** The data follows **
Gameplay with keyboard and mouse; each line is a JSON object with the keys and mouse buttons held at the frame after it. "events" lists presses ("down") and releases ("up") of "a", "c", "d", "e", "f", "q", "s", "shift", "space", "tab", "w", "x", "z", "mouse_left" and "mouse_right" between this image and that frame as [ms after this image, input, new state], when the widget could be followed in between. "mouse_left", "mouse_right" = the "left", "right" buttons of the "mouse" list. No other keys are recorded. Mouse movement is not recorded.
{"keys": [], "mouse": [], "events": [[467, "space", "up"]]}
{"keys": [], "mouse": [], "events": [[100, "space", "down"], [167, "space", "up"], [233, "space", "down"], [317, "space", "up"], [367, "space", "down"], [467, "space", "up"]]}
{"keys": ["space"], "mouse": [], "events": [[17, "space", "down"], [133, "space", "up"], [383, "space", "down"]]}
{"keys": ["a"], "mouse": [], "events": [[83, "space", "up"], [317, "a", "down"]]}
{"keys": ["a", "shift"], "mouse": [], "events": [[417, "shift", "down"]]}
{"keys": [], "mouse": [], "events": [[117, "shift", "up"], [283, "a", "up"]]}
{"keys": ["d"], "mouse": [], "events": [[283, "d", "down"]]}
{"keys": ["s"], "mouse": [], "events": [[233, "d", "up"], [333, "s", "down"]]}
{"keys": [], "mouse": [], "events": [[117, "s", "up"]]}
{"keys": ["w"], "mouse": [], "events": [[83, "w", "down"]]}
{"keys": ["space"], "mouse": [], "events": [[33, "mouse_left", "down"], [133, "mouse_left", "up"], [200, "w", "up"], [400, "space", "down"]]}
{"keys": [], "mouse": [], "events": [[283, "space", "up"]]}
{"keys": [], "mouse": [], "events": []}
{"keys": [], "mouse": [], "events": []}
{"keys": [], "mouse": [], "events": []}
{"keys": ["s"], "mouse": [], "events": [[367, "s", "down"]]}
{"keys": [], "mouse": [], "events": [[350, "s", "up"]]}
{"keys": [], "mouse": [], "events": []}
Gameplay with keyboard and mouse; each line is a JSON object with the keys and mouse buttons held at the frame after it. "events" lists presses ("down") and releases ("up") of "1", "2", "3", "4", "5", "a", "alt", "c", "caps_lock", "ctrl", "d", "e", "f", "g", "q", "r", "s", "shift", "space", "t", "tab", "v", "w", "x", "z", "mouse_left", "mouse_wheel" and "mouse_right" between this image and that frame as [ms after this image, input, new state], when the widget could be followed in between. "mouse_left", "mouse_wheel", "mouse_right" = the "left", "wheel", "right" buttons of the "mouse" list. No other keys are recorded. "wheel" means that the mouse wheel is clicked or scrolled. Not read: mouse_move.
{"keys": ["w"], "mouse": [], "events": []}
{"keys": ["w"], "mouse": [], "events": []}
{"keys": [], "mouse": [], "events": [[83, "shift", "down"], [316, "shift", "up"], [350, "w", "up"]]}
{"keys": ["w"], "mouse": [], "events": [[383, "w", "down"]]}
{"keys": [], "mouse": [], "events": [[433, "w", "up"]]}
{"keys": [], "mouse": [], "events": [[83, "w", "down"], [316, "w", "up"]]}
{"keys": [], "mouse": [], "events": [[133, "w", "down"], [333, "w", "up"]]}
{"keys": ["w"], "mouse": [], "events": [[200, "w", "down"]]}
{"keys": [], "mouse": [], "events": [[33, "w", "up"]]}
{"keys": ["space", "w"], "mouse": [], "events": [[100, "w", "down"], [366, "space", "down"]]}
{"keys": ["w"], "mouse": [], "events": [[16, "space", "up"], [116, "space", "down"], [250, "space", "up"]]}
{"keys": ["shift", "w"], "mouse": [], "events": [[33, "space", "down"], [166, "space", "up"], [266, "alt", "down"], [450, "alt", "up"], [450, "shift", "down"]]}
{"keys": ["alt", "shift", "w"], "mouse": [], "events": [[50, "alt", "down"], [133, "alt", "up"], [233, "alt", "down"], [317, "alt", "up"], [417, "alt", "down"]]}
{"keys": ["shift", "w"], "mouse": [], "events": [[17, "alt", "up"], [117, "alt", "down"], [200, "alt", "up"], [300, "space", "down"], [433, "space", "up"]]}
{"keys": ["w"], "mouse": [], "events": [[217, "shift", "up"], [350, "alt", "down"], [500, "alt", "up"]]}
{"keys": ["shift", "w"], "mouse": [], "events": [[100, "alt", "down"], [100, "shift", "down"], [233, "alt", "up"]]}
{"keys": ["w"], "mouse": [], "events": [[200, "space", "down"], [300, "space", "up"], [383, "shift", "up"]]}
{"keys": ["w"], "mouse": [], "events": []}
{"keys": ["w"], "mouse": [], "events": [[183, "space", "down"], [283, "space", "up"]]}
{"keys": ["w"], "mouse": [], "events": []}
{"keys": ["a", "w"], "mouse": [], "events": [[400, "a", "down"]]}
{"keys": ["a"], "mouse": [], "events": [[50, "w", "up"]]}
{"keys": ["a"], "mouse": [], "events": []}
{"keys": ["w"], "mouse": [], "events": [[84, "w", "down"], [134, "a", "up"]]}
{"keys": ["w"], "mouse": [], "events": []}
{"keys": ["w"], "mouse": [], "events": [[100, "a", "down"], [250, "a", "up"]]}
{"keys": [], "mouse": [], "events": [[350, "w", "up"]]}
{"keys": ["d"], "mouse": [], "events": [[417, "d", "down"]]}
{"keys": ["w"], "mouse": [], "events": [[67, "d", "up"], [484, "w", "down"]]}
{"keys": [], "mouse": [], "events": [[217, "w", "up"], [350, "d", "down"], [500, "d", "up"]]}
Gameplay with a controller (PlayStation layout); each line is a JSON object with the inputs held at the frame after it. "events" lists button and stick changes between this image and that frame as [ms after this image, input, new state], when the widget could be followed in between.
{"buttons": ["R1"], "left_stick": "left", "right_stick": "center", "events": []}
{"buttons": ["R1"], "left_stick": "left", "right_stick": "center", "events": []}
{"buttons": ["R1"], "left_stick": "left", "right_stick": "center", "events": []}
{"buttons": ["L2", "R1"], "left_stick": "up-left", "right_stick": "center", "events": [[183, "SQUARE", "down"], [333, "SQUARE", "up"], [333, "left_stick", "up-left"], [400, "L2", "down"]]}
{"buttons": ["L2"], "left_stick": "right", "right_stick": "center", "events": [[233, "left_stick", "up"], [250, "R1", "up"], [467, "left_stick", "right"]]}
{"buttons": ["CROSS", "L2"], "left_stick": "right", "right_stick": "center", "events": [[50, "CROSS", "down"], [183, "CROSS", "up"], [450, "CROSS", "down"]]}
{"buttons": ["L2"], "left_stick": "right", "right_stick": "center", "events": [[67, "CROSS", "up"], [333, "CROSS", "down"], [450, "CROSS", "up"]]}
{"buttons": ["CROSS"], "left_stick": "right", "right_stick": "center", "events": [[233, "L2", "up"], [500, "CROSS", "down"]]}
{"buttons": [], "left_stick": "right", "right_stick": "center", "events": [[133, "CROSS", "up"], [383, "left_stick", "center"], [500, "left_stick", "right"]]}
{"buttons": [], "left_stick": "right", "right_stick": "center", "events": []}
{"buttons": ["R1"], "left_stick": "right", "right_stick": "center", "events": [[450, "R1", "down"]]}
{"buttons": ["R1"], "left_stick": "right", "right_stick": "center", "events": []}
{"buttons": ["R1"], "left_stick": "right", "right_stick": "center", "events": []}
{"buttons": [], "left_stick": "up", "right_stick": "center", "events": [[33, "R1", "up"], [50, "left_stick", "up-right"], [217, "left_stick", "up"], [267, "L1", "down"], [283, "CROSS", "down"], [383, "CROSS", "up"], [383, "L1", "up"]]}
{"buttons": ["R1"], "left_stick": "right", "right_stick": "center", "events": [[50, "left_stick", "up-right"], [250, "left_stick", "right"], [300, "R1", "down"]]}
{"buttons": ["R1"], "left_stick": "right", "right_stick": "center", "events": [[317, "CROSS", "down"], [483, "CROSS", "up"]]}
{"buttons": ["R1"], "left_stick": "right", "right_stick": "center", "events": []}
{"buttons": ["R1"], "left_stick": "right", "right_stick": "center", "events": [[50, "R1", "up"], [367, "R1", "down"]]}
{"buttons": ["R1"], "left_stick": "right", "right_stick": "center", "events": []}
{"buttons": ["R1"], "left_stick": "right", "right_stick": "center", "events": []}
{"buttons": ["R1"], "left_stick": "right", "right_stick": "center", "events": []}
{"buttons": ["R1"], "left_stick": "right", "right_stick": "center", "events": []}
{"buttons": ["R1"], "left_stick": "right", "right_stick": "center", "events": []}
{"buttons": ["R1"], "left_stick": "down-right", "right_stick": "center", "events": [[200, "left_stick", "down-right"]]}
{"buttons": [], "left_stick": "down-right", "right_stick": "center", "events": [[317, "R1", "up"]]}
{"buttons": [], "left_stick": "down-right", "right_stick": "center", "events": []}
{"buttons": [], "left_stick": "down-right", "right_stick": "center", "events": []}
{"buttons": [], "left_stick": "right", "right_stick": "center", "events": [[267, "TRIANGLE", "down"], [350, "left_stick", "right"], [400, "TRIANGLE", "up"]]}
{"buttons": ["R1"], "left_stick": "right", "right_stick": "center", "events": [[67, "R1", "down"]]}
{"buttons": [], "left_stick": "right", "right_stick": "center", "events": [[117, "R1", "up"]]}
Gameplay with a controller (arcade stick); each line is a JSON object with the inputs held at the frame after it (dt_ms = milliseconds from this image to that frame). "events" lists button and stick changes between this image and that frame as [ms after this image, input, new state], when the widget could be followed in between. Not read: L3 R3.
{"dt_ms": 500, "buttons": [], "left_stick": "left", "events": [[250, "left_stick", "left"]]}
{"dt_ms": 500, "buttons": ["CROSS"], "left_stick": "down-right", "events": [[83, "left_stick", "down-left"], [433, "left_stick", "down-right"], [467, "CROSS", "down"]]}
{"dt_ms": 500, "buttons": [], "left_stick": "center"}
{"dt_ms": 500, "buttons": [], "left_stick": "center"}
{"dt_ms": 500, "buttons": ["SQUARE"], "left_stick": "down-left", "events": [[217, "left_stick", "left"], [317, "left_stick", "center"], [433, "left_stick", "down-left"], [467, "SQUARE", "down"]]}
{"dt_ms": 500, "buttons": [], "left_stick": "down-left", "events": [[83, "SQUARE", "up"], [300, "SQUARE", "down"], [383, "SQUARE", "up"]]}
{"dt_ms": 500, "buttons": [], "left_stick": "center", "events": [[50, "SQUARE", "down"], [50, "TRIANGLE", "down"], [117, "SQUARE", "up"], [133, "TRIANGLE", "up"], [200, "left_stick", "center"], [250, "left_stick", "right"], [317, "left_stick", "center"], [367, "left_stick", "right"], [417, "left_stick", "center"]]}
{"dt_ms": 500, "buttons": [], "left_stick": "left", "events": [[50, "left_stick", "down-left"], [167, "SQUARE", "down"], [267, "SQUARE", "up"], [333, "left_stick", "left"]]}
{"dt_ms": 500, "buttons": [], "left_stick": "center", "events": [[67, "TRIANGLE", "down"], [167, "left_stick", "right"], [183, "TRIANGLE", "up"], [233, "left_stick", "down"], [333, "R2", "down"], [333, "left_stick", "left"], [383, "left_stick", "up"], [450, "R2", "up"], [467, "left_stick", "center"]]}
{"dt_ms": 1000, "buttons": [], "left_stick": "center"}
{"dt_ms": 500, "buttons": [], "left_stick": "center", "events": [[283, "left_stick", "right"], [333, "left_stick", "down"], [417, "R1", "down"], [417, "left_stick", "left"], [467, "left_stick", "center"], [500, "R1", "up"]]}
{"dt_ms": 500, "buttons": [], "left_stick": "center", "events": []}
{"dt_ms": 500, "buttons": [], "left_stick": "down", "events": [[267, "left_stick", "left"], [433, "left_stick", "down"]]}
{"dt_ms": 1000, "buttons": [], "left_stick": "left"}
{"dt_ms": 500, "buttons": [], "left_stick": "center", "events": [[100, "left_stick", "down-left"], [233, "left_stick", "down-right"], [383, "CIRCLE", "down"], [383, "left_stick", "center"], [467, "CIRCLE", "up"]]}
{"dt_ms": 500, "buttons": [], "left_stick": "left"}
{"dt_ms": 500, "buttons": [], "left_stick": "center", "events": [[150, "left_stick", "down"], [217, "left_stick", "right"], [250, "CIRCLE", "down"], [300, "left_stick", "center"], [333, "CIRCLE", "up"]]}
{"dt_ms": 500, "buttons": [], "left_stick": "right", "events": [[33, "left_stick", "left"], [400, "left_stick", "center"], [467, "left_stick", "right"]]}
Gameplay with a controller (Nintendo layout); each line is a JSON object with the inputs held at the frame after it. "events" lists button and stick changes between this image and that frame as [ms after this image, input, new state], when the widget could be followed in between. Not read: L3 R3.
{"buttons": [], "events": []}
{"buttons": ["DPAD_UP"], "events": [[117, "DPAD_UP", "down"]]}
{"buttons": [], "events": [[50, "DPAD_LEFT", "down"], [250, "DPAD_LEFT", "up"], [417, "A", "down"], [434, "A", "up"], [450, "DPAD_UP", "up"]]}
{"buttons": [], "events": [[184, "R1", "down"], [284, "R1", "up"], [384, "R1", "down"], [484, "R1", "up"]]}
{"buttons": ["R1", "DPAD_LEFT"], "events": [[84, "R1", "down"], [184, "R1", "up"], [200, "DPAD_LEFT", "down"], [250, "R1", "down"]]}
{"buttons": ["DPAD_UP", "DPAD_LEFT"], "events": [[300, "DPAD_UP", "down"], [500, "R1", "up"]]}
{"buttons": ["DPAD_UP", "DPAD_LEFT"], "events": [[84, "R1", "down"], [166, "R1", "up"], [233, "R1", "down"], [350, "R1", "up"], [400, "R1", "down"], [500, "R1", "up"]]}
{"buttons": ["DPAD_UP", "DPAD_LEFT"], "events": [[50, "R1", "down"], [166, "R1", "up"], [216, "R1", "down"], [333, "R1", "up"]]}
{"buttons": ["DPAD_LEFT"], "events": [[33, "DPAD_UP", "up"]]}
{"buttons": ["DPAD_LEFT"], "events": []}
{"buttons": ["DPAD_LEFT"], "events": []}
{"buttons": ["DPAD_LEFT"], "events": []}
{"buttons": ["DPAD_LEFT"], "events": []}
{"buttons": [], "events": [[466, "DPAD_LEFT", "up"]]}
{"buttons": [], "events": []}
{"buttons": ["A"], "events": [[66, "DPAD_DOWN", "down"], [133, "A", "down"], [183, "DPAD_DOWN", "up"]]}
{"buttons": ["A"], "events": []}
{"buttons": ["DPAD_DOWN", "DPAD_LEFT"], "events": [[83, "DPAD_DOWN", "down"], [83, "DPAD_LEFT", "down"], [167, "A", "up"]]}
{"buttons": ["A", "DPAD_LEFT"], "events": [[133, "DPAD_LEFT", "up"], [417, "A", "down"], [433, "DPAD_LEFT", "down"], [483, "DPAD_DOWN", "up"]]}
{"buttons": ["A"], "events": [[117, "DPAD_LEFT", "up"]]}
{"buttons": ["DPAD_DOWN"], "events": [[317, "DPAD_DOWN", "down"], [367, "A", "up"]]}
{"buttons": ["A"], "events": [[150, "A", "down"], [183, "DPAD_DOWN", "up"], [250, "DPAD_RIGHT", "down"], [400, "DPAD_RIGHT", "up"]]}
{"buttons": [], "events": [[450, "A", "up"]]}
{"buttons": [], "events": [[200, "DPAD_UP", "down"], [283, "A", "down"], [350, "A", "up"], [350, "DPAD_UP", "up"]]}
** End of The data **
▶ Problem: Select every line in the material above where the string "changes" occurs, and copy it.

▶ Answer:
Gameplay with a controller (PlayStation layout); each line is a JSON object with the inputs held at the frame after it. "events" lists button and stick changes between this image and that frame as [ms after this image, input, new state], when the widget could be followed in between.
Gameplay with a controller (arcade stick); each line is a JSON object with the inputs held at the frame after it (dt_ms = milliseconds from this image to that frame). "events" lists button and stick changes between this image and that frame as [ms after this image, input, new state], when the widget could be followed in between. Not read: L3 R3.
Gameplay with a controller (Nintendo layout); each line is a JSON object with the inputs held at the frame after it. "events" lists button and stick changes between this image and that frame as [ms after this image, input, new state], when the widget could be followed in between. Not read: L3 R3.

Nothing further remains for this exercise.